QAWhat about infants and children?
Infants and children are born with sin (Ps 51:5), so they also need to be born again. The promise of baptism for the remission of sins is also given to the children (Acts 2:38-39). Children were never excluded from God’s covenant with his people (Gen 17:9-14). Therefore, we must not forbid children from receiving salvation since the Lord Jesus Himself does not reject little children (see Lk 18:15-17).
We can also see that in the early church, entire households were baptized (Acts 16:15, 32-34; 18:8; 1Cor 1:16). In the Old Testament, the entire household, including children and infants, crossed the Red Sea (Ex 10:9-10, 24; 12:31). Children and infants were not left in the land of bondage. Crossing the Red Sea prefigures the New Testament baptism (1Cor 10:1-2). So in the same way, children and infants must also be baptized to be cleanse of their sins and be released from the bondage of Satan.

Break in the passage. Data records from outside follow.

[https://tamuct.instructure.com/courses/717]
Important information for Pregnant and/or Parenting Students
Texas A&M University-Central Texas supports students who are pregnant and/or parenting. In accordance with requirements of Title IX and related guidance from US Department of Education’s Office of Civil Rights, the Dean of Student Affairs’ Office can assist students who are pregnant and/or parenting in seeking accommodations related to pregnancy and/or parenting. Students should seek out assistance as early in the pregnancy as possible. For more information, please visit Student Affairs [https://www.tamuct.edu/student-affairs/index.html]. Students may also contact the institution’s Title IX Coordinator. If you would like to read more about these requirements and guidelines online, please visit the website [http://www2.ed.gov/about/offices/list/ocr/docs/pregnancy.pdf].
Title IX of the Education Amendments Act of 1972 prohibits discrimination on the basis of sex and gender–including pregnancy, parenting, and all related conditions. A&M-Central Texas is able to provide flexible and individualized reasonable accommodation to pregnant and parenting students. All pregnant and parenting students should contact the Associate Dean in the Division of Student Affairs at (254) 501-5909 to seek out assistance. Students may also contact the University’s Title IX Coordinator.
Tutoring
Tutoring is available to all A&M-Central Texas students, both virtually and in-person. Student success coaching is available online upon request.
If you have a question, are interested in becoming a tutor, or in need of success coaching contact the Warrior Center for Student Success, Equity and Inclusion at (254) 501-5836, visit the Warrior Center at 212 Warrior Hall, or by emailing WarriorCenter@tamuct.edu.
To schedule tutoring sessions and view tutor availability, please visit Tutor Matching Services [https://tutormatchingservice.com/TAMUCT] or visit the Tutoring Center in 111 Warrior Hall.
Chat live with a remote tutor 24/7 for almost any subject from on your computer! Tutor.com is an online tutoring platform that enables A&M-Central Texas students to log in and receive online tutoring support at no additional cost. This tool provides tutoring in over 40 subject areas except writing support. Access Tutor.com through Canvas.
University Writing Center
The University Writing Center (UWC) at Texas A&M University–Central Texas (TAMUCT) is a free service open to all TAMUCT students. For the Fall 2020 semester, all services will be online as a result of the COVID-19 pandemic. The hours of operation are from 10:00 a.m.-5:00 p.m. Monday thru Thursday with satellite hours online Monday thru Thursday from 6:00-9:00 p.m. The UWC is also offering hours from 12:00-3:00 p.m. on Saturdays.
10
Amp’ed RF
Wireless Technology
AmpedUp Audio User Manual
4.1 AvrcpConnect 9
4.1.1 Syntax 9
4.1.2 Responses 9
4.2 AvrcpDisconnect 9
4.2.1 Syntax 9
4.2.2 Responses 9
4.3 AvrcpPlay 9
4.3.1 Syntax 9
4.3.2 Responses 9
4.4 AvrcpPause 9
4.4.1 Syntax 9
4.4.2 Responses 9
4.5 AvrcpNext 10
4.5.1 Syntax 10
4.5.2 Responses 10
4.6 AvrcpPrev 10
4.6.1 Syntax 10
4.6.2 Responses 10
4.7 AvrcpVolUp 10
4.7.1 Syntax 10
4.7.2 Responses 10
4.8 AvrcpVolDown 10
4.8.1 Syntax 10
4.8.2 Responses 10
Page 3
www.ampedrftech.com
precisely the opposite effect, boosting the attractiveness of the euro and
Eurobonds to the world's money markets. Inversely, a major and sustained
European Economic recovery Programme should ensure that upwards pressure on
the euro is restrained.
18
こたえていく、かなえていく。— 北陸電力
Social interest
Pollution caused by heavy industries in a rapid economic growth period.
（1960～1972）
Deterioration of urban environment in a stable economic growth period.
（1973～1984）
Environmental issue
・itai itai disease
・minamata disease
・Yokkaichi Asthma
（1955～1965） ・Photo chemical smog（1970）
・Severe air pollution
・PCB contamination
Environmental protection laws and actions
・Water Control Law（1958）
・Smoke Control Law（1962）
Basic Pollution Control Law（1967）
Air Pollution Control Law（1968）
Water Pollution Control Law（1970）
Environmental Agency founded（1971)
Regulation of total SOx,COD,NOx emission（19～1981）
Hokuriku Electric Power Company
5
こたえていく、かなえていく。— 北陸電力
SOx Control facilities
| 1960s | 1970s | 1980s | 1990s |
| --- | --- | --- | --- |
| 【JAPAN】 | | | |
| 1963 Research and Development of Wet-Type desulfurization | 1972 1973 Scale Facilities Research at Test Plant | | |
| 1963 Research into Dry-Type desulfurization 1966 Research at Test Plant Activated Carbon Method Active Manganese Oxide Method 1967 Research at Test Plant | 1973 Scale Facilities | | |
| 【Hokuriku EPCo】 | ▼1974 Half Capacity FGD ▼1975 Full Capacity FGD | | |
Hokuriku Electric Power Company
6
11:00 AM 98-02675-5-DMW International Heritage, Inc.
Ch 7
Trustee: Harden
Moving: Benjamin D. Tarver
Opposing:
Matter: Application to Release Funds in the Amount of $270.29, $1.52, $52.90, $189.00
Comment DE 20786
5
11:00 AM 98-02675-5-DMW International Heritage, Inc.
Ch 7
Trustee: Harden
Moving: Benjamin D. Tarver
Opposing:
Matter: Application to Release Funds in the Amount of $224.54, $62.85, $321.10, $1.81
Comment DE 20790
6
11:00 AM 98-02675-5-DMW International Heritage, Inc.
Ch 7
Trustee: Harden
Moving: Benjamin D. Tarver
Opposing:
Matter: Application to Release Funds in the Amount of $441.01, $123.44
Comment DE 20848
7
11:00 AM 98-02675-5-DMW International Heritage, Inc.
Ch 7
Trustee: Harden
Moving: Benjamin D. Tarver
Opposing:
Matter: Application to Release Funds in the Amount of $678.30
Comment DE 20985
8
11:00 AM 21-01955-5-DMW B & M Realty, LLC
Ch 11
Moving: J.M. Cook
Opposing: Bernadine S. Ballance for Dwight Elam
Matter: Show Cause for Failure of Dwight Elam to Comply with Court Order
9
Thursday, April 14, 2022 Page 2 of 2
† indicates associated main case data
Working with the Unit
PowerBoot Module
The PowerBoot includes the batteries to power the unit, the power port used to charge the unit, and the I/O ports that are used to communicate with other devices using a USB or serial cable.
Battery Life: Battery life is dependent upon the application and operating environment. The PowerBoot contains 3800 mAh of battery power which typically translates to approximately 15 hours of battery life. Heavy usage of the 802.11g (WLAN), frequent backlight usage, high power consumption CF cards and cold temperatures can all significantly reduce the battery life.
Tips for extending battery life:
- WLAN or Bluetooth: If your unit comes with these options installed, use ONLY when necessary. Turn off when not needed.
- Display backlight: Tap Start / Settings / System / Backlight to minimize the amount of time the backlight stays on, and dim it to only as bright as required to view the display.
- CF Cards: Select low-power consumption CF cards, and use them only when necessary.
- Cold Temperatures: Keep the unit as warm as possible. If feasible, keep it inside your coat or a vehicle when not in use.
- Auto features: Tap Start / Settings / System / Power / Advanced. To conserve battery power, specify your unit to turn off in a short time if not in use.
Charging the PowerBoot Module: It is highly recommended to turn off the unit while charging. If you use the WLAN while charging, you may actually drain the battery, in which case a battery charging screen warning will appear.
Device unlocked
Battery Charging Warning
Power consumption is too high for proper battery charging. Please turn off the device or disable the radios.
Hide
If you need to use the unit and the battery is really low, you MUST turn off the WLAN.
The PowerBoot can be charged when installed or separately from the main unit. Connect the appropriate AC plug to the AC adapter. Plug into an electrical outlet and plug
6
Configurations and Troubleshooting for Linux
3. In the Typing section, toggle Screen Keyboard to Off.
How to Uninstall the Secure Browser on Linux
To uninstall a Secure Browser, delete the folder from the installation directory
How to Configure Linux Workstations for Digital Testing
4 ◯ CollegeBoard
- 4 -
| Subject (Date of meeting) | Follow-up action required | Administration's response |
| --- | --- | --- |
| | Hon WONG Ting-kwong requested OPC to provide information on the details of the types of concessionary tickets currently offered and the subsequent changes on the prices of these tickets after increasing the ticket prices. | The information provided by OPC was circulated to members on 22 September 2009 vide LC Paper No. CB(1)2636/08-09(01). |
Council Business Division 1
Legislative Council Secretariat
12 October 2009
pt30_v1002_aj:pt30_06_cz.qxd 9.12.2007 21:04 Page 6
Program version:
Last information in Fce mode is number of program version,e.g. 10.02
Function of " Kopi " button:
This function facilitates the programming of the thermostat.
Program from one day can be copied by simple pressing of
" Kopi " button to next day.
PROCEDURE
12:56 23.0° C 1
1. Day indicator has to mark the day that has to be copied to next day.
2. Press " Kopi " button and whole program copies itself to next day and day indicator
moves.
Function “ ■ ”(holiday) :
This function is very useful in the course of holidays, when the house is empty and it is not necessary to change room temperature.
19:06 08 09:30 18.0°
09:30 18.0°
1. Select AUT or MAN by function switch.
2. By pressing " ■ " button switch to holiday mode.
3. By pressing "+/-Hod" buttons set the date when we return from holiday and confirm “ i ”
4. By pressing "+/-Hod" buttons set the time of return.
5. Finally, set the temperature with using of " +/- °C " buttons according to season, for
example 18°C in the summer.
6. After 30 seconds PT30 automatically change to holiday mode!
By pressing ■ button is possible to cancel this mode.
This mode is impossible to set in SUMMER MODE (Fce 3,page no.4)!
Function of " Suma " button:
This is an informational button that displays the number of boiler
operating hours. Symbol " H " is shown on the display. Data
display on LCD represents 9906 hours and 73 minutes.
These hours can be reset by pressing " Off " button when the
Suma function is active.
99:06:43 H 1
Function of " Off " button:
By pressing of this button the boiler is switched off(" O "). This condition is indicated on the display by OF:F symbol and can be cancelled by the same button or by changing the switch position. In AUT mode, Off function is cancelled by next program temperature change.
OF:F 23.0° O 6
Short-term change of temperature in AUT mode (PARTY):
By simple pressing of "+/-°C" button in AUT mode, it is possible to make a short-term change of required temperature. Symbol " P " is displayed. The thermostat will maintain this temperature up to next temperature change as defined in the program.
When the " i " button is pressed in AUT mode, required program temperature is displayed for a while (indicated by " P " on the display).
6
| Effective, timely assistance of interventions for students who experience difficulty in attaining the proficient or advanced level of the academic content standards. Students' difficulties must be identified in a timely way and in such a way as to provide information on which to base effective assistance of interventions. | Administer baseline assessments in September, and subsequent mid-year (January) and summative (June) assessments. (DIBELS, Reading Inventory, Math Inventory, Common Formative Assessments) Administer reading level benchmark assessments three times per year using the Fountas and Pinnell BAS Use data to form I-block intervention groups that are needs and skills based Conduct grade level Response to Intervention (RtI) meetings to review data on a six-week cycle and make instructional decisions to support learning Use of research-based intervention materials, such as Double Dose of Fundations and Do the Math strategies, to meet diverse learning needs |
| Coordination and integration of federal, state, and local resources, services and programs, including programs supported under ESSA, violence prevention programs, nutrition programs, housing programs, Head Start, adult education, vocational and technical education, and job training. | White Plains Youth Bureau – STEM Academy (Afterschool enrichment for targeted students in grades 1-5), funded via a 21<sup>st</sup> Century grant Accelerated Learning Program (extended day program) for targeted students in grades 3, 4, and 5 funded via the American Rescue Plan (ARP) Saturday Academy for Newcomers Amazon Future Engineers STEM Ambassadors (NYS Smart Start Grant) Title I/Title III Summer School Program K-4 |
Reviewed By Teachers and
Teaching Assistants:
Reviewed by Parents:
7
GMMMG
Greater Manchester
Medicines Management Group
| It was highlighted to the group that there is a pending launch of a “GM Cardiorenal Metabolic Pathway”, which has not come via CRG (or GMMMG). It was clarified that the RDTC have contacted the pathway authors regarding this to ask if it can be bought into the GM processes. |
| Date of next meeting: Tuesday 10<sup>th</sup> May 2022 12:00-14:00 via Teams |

Children were healed of their diseases through their parents’ faith (Mt 15:28). By the same token, children and infants may be baptized based on the faith of their parents (Jn 4:49-51). We must also keep in mind, however, that it is the grace of God and the cross of Christ, not the conscious choice of humans, that gives baptism its effect. So even if children cannot make a conscious choice to receive God’s grace, they should not be excluded from God’s grace.